Quoted passage ▸
My kid: why is she cleaning, is anyone visiting?
Me: Did you finish the banana bread?
16: yep
Me: Great, because it was actually a healthy zucchini bread.
16: THIS HOUSE IS FULL OF LIES!
i aspire to be the type of grandparent that my grandkids can differentiate from a wolf wearing a nightgown
Reading in public is so embarrassing. How thirsty are you for knowledge, bro?
(meeting the queen without knowing who she is)
Well, aren’t you a fancy little lady! Is today your birthday?
If you think I’m annoying, give it some time. You’ll know for sure pretty soon.
Kidnapper: Pay up or I’ll leak your nudes
Me: So what?
K: Then I’ll tweet your drafts
M: Ok don’t do anything crazy we can work this out
What’s the past tense of “wake & bake”?
“Woke and boke”?
“Awake and baked”?
“Awakened and baconed”?Whatever it is, I’m that
Me: [walking into Maternity Ward with my teenagers]: WHAT IS YOUR RETURN POLICY
Never knew kids were magicians until they started magically appearing at the sound of wrappers opening
There’s safety in numbers.
CDC: Uh, no.
Him: Your beautiful….
Me: My beautiful what? My beautiful WHAT?!!
If you go to Hell for laughing during prayer, my family will burn for eternity.
🤣🤣💀
Wonders if chickens do the funky people.
The worst part of working from home is not being able to take office supplies from work anymore, now I just have to shoplift them like an ordinary schmo
BOSS: This is my second wife.
ME: Concurrent or consecutive?
I used to party all night. Now I check the weather forecast for the next day to see if it’s a good laundry day
My new sunglasses blend perfectly with the color of my hair so I won’t feel so stupid the next time I lose them on the top of my head.
Me: I’m exhausted.
My mom: You look exhausted.
Me: How DARE you.
What do we want?

Supplied data ▸
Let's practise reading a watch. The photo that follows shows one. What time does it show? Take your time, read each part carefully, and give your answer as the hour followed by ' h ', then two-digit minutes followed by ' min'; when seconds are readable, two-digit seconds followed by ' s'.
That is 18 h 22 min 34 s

Exercises to complete ▸
- 1) Translate this sentence from the jokes into Spanish: "If you go to Hell for laughing during prayer, my family will burn for eternity."
- 2) In the jokes, what reason does the writer give for choosing new sunglasses that match their hair color? Answer in one to three sentences.
- 3) From the jokes, output the passage from "If you go to" to "Me: I’m exhausted." word for word.

Set of answers ▸
- 1) Si uno va al infierno por reírse durante la oración, mi familia arderá por toda la eternidad.

- 2) The writer picked sunglasses that blend perfectly with their hair color. That way they won't feel so stupid the next time they lose them on top of their head.

- 3)
If you go to Hell for laughing during prayer, my family will burn for eternity.
🤣🤣💀
Wonders if chickens do the funky people.
The worst part of working from home is not being able to take office supplies from work anymore, now I just have to shoplift them like an ordinary schmo
BOSS: This is my second wife.
ME: Concurrent or consecutive?
I used to party all night. Now I check the weather forecast for the next day to see if it’s a good laundry day
My new sunglasses blend perfectly with the color of my hair so I won’t feel so stupid the next time I lose them on the top of my head.
Me: I’m exhausted.